- _FRAGMENTO DEL TEXTO_
----
La expedición del Athletic de Bilbao llegó a Valencia con la intención de regresar el jueves con la Copa del Rey que disputará el miércoles ante el Barcelona en el campo de Mestalla en su poder. El equipo aterrizó en el aeropuerto de Manises justo a la hora en la que su oponente en la final realizaba el calentamiento previo a su encuentro ante el Villarreal en el Camp Nou, en el que aspiraba a proclamarse campeón de Liga.
Un centenar de seguidores del club bilbaíno recibió en el aeropuerto a la expedición del equipo que entrena Joaquín Caparrós con cánticos de apoyo y los jugadores trataron de dar un mensaje de confianza a sus aficionados.
Gaizka Toquero afirmó que el equipo llega con muchas ganas de conseguir un título por el que ha luchado mucho. «No venimos a pasar el día a Valencia, sino que venimos a llevarnos la copa a Bilbao», afirmó el delantero. Su compañero Fernando Amorebieta indicó que es posible que el del miércoles sea el partido más importante de la vida de muchos jugadores de su equipo, por lo que tienen que sacarlo adelante.
«Va a ser un partido con mucha presión. Sabemos que ellos van a intentar tocar el balón y nosotros vamos a intentar que no lo hagan. Tenemos nuestras opciones y si las aprovechamos podemos ganarlo», agregó.
----
- _Entradas de datos almacenadas_
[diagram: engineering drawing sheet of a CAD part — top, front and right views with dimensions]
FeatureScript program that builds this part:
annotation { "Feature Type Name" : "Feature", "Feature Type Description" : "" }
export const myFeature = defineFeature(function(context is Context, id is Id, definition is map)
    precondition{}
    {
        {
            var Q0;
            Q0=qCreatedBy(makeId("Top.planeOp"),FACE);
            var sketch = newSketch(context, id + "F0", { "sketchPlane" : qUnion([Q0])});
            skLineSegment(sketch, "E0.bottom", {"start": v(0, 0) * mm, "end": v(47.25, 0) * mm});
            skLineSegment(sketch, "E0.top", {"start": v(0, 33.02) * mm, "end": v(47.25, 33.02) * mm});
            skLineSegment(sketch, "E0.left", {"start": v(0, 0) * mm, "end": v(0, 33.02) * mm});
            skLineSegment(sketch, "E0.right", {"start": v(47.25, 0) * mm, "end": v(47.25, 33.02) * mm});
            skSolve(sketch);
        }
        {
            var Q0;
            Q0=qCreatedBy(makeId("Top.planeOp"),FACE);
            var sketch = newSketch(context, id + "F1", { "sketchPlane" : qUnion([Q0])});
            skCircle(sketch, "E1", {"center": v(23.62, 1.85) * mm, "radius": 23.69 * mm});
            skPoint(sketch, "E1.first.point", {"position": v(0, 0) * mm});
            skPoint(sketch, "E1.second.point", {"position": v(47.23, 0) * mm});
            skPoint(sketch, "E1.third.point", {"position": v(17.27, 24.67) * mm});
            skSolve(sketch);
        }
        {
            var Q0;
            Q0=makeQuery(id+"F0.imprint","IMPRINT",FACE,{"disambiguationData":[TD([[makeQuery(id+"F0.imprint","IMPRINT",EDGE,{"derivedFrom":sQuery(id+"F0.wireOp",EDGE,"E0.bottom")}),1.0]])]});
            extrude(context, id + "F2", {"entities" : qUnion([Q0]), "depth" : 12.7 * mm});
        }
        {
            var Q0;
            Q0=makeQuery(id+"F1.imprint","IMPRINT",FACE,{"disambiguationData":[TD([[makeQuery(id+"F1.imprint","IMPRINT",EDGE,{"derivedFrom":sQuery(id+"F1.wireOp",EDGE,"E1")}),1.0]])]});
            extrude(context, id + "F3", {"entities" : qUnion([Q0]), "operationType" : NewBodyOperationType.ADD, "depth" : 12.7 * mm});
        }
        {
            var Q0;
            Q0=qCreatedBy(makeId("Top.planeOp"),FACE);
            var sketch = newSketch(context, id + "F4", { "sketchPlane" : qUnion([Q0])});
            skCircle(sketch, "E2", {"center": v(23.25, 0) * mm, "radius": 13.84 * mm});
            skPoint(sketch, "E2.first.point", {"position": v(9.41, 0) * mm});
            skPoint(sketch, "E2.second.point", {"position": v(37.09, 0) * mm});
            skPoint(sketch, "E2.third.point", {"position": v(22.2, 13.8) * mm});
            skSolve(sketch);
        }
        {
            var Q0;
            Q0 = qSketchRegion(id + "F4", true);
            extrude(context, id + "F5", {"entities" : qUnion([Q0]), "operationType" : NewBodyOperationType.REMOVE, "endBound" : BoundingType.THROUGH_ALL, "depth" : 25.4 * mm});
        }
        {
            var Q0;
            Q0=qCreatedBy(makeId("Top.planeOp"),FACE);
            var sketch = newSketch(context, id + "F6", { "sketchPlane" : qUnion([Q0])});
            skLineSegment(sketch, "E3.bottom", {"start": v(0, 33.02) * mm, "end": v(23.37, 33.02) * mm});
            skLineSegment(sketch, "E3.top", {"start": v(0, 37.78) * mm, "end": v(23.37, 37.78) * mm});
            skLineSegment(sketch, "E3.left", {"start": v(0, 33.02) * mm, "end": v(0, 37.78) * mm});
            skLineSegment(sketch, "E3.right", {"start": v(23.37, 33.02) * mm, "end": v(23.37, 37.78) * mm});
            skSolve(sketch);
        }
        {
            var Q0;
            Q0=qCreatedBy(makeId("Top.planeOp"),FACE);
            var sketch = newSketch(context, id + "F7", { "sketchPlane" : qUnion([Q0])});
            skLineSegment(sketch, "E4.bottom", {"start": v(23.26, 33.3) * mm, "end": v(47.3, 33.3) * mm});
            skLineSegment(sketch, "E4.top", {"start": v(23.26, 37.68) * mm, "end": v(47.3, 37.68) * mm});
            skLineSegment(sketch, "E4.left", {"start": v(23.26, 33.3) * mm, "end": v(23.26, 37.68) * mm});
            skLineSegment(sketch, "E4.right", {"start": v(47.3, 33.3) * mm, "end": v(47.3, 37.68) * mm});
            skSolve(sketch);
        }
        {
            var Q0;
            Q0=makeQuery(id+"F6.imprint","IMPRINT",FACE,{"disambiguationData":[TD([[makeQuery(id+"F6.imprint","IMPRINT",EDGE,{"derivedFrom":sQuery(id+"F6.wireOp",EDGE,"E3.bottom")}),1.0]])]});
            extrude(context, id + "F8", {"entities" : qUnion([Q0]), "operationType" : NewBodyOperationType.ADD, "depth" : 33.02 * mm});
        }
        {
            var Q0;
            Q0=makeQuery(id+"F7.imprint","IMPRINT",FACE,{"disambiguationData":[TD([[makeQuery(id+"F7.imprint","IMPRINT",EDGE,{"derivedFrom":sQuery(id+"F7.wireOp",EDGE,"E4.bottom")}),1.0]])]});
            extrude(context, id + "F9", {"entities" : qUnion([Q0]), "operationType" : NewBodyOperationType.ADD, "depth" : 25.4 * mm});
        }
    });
----
- _EJERCICIO 1_
Actualiza el texto sobre el Athletic: escribe de nuevo el fragmento que empieza en "La expedición del Athletic" y termina en "a sus aficionados.", y cambia "aeropuerto" por "aeródromo".
- _EJERCICIO 2_
Por favor, continúa el texto sobre el Athletic a partir de su última frase.

- _RESULTADO DEL EJERCICIO 1_
La expedición del Athletic de Bilbao llegó a Valencia con la intención de regresar el jueves con la Copa del Rey que disputará el miércoles ante el Barcelona en el campo de Mestalla en su poder. El equipo aterrizó en el aeródromo de Manises justo a la hora en la que su oponente en la final realizaba el calentamiento previo a su encuentro ante el Villarreal en el Camp Nou, en el que aspiraba a proclamarse campeón de Liga.
Un centenar de seguidores del club bilbaíno recibió en el aeródromo a la expedición del equipo que entrena Joaquín Caparrós con cánticos de apoyo y los jugadores trataron de dar un mensaje de confianza a sus aficionados.

- _RESULTADO DEL EJERCICIO 2_
Varios cientos de aficionados despidieron ayer frente al céntrico hotel de Bilbao donde estaba alojado al Athletic Club en su salida hacia Valencia. Con gritos de ánimo a la plantilla rojiblanca, que salió a saludar desde el mismo balcón que lo hizo antes del partido de vuelta de semifinales ante el Sevilla, los aficionados se concentraron en la Plaza Moyua.
Antes, cerca 20.000 seguidores rojiblancos ya habían acudido a San Mamés para presenciar el último entrenamiento de su equipo antes del viaje a Valencia. Hoy y mañana, el Athletic se entrenará en la localidad de Puzol y el campo de Mestalla, respectivamente, para preparar el decisivo partido del miércoles.
La Gabarra, preparada
Si ganase el equipo bilbaíno, el viernes se llevaría a cabo el recibimiento institucional y popular que le tienen preparado, con los jugadores surcando la Ría dentro de La Gabarra sobre la que ya celebraron en su día los títulos de los años 80, entonces vitoreados por alrededor de un millón de personas que se dieron cita en ambas márgenes del Nervión.